▸ RECORDS FOR THE TASK:

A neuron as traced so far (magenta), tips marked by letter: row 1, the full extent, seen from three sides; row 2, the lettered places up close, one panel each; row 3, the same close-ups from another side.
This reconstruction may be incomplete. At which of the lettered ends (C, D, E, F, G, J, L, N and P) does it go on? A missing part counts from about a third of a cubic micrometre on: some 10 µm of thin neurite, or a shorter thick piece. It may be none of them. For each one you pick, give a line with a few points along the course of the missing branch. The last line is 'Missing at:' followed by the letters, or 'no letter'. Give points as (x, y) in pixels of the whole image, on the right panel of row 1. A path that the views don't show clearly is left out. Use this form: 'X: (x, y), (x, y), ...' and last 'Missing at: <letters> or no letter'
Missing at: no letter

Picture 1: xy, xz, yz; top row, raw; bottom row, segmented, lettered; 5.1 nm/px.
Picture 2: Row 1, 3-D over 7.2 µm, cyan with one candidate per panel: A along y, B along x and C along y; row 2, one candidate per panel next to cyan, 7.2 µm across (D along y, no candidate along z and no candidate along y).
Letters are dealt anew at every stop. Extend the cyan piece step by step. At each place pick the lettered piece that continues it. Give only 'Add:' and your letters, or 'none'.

▸ TASK BRIEF:
Each record should be repeated in full, exactly as it is written.

▸ WORKED SOLUTION:
A neuron as traced so far (magenta), tips marked by letter: row 1, the full extent, seen from three sides; row 2, the lettered places up close, one panel each; row 3, the same close-ups from another side.
This reconstruction may be incomplete. At which of the lettered ends (C, D, E, F, G, J, L, N and P) does it go on? A missing part counts from about a third of a cubic micrometre on: some 10 µm of thin neurite, or a shorter thick piece. It may be none of them. For each one you pick, give a line with a few points along the course of the missing branch. The last line is 'Missing at:' followed by the letters, or 'no letter'. Give points as (x, y) in pixels of the whole image, on the right panel of row 1. A path that the views don't show clearly is left out. Use this form: 'X: (x, y), (x, y), ...' and last 'Missing at: <letters> or no letter'
Missing at: no letter

Picture 1: xy, xz, yz; top row, raw; bottom row, segmented, lettered; 5.1 nm/px.
Picture 2: Row 1, 3-D over 7.2 µm, cyan with one candidate per panel: A along y, B along x and C along y; row 2, one candidate per panel next to cyan, 7.2 µm across (D along y, no candidate along z and no candidate along y).
Letters are dealt anew at every stop. Extend the cyan piece step by step. At each place pick the lettered piece that continues it. Give only 'Add:' and your letters, or 'none'.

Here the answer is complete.